Can you retype each of the following rows character for character, with nothing changed?

DATA SHOWN:

....

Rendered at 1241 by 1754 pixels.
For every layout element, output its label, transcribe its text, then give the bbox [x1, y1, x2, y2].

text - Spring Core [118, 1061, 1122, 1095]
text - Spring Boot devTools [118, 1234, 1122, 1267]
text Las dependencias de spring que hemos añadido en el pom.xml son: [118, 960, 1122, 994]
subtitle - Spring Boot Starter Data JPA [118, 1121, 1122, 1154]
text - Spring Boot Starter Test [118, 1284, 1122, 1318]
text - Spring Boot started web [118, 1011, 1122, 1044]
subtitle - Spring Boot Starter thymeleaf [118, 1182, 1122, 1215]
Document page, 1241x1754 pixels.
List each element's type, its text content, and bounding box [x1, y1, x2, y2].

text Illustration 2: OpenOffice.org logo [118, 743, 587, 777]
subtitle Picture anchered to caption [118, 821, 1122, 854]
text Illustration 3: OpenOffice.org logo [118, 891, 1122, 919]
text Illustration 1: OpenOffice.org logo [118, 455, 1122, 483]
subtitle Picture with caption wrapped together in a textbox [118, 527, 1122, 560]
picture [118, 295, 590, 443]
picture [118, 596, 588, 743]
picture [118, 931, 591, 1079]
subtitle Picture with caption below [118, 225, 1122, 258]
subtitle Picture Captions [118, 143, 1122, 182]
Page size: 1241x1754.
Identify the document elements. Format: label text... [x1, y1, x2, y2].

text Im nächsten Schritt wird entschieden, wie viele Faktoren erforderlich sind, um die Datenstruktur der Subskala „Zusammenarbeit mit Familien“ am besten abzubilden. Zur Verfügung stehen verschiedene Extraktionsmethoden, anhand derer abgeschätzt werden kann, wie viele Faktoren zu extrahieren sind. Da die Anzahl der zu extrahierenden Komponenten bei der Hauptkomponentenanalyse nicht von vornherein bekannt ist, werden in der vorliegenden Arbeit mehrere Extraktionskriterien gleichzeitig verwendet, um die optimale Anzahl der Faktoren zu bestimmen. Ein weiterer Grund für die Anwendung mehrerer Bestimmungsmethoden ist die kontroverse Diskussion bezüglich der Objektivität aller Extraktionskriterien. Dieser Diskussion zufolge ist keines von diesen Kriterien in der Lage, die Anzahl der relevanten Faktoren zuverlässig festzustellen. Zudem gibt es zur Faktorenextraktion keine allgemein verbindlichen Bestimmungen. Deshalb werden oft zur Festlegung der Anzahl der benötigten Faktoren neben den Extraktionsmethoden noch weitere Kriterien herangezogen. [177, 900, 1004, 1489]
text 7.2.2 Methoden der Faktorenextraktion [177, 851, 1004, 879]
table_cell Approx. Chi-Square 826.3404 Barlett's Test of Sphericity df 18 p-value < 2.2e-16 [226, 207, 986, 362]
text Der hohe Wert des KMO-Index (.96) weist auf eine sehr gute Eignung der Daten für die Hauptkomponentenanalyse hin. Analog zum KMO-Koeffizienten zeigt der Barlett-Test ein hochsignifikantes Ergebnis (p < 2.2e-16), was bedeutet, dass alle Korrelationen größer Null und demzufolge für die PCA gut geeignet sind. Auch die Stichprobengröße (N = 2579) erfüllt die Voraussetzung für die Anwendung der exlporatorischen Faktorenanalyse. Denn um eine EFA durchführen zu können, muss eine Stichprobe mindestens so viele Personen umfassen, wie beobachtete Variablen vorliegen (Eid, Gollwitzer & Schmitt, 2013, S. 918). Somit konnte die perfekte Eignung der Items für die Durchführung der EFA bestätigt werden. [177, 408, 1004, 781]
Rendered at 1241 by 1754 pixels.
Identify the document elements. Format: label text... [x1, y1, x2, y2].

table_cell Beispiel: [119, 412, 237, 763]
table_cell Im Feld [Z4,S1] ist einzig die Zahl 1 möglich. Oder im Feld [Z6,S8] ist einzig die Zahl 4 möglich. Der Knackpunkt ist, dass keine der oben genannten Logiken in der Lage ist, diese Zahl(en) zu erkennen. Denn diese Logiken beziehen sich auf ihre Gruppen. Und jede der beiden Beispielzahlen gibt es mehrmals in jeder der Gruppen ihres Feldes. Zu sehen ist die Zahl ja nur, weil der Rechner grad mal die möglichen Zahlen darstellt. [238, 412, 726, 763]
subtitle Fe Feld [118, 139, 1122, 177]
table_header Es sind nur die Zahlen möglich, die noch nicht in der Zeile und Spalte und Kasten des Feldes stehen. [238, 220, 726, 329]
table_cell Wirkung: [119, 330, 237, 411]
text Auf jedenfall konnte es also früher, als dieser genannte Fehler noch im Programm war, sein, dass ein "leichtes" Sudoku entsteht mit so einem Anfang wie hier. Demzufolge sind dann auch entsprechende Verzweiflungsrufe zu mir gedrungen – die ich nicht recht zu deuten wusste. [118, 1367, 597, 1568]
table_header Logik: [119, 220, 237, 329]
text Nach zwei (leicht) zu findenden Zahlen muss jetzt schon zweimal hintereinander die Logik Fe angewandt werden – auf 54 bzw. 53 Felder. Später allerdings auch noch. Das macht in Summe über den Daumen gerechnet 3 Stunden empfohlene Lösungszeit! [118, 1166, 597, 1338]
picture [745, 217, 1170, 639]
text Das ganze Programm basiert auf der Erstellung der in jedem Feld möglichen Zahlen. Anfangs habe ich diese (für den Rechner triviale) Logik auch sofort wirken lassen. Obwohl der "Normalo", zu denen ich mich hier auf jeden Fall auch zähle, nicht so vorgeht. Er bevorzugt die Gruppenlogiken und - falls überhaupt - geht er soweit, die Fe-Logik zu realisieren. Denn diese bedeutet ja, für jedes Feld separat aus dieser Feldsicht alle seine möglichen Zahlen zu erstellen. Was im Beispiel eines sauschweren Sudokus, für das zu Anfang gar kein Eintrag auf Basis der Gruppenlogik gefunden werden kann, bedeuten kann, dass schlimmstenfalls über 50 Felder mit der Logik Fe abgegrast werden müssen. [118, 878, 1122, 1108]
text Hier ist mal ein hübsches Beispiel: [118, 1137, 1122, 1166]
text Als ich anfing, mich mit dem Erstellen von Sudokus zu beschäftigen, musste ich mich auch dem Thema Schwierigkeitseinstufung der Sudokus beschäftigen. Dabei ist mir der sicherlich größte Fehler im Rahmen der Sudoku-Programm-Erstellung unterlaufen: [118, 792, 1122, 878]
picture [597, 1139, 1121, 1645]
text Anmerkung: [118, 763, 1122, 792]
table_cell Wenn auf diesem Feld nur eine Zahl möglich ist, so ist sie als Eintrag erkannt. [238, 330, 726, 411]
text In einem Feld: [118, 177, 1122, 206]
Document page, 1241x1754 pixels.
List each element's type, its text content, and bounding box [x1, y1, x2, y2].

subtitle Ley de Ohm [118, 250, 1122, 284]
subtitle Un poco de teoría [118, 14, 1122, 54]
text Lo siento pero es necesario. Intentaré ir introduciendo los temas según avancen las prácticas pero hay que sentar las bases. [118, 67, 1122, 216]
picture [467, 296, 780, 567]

....

COMPLETE RESPONSE:
Rendered at 1241 by 1754 pixels.
For every layout element, output its label, transcribe its text, then give the bbox [x1, y1, x2, y2].

text - Spring Core [118, 1061, 1122, 1095]
text - Spring Boot devTools [118, 1234, 1122, 1267]
text Las dependencias de spring que hemos añadido en el pom.xml son: [118, 960, 1122, 994]
subtitle - Spring Boot Starter Data JPA [118, 1121, 1122, 1154]
text - Spring Boot Starter Test [118, 1284, 1122, 1318]
text - Spring Boot started web [118, 1011, 1122, 1044]
subtitle - Spring Boot Starter thymeleaf [118, 1182, 1122, 1215]
Document page, 1241x1754 pixels.
List each element's type, its text content, and bounding box [x1, y1, x2, y2].

text Illustration 2: OpenOffice.org logo [118, 743, 587, 777]
subtitle Picture anchered to caption [118, 821, 1122, 854]
text Illustration 3: OpenOffice.org logo [118, 891, 1122, 919]
text Illustration 1: OpenOffice.org logo [118, 455, 1122, 483]
subtitle Picture with caption wrapped together in a textbox [118, 527, 1122, 560]
picture [118, 295, 590, 443]
picture [118, 596, 588, 743]
picture [118, 931, 591, 1079]
subtitle Picture with caption below [118, 225, 1122, 258]
subtitle Picture Captions [118, 143, 1122, 182]
Page size: 1241x1754.
Identify the document elements. Format: label text... [x1, y1, x2, y2].

text Im nächsten Schritt wird entschieden, wie viele Faktoren erforderlich sind, um die Datenstruktur der Subskala „Zusammenarbeit mit Familien“ am besten abzubilden. Zur Verfügung stehen verschiedene Extraktionsmethoden, anhand derer abgeschätzt werden kann, wie viele Faktoren zu extrahieren sind. Da die Anzahl der zu extrahierenden Komponenten bei der Hauptkomponentenanalyse nicht von vornherein bekannt ist, werden in der vorliegenden Arbeit mehrere Extraktionskriterien gleichzeitig verwendet, um die optimale Anzahl der Faktoren zu bestimmen. Ein weiterer Grund für die Anwendung mehrerer Bestimmungsmethoden ist die kontroverse Diskussion bezüglich der Objektivität aller Extraktionskriterien. Dieser Diskussion zufolge ist keines von diesen Kriterien in der Lage, die Anzahl der relevanten Faktoren zuverlässig festzustellen. Zudem gibt es zur Faktorenextraktion keine allgemein verbindlichen Bestimmungen. Deshalb werden oft zur Festlegung der Anzahl der benötigten Faktoren neben den Extraktionsmethoden noch weitere Kriterien herangezogen. [177, 900, 1004, 1489]
text 7.2.2 Methoden der Faktorenextraktion [177, 851, 1004, 879]
table_cell Approx. Chi-Square 826.3404 Barlett's Test of Sphericity df 18 p-value < 2.2e-16 [226, 207, 986, 362]
text Der hohe Wert des KMO-Index (.96) weist auf eine sehr gute Eignung der Daten für die Hauptkomponentenanalyse hin. Analog zum KMO-Koeffizienten zeigt der Barlett-Test ein hochsignifikantes Ergebnis (p < 2.2e-16), was bedeutet, dass alle Korrelationen größer Null und demzufolge für die PCA gut geeignet sind. Auch die Stichprobengröße (N = 2579) erfüllt die Voraussetzung für die Anwendung der exlporatorischen Faktorenanalyse. Denn um eine EFA durchführen zu können, muss eine Stichprobe mindestens so viele Personen umfassen, wie beobachtete Variablen vorliegen (Eid, Gollwitzer & Schmitt, 2013, S. 918). Somit konnte die perfekte Eignung der Items für die Durchführung der EFA bestätigt werden. [177, 408, 1004, 781]
Rendered at 1241 by 1754 pixels.
Identify the document elements. Format: label text... [x1, y1, x2, y2].

table_cell Beispiel: [119, 412, 237, 763]
table_cell Im Feld [Z4,S1] ist einzig die Zahl 1 möglich. Oder im Feld [Z6,S8] ist einzig die Zahl 4 möglich. Der Knackpunkt ist, dass keine der oben genannten Logiken in der Lage ist, diese Zahl(en) zu erkennen. Denn diese Logiken beziehen sich auf ihre Gruppen. Und jede der beiden Beispielzahlen gibt es mehrmals in jeder der Gruppen ihres Feldes. Zu sehen ist die Zahl ja nur, weil der Rechner grad mal die möglichen Zahlen darstellt. [238, 412, 726, 763]
subtitle Fe Feld [118, 139, 1122, 177]
table_header Es sind nur die Zahlen möglich, die noch nicht in der Zeile und Spalte und Kasten des Feldes stehen. [238, 220, 726, 329]
table_cell Wirkung: [119, 330, 237, 411]
text Auf jedenfall konnte es also früher, als dieser genannte Fehler noch im Programm war, sein, dass ein "leichtes" Sudoku entsteht mit so einem Anfang wie hier. Demzufolge sind dann auch entsprechende Verzweiflungsrufe zu mir gedrungen – die ich nicht recht zu deuten wusste. [118, 1367, 597, 1568]
table_header Logik: [119, 220, 237, 329]
text Nach zwei (leicht) zu findenden Zahlen muss jetzt schon zweimal hintereinander die Logik Fe angewandt werden – auf 54 bzw. 53 Felder. Später allerdings auch noch. Das macht in Summe über den Daumen gerechnet 3 Stunden empfohlene Lösungszeit! [118, 1166, 597, 1338]
picture [745, 217, 1170, 639]
text Das ganze Programm basiert auf der Erstellung der in jedem Feld möglichen Zahlen. Anfangs habe ich diese (für den Rechner triviale) Logik auch sofort wirken lassen. Obwohl der "Normalo", zu denen ich mich hier auf jeden Fall auch zähle, nicht so vorgeht. Er bevorzugt die Gruppenlogiken und - falls überhaupt - geht er soweit, die Fe-Logik zu realisieren. Denn diese bedeutet ja, für jedes Feld separat aus dieser Feldsicht alle seine möglichen Zahlen zu erstellen. Was im Beispiel eines sauschweren Sudokus, für das zu Anfang gar kein Eintrag auf Basis der Gruppenlogik gefunden werden kann, bedeuten kann, dass schlimmstenfalls über 50 Felder mit der Logik Fe abgegrast werden müssen. [118, 878, 1122, 1108]
text Hier ist mal ein hübsches Beispiel: [118, 1137, 1122, 1166]
text Als ich anfing, mich mit dem Erstellen von Sudokus zu beschäftigen, musste ich mich auch dem Thema Schwierigkeitseinstufung der Sudokus beschäftigen. Dabei ist mir der sicherlich größte Fehler im Rahmen der Sudoku-Programm-Erstellung unterlaufen: [118, 792, 1122, 878]
picture [597, 1139, 1121, 1645]
text Anmerkung: [118, 763, 1122, 792]
table_cell Wenn auf diesem Feld nur eine Zahl möglich ist, so ist sie als Eintrag erkannt. [238, 330, 726, 411]
text In einem Feld: [118, 177, 1122, 206]
Document page, 1241x1754 pixels.
List each element's type, its text content, and bounding box [x1, y1, x2, y2].

subtitle Ley de Ohm [118, 250, 1122, 284]
subtitle Un poco de teoría [118, 14, 1122, 54]
text Lo siento pero es necesario. Intentaré ir introduciendo los temas según avancen las prácticas pero hay que sentar las bases. [118, 67, 1122, 216]
picture [467, 296, 780, 567]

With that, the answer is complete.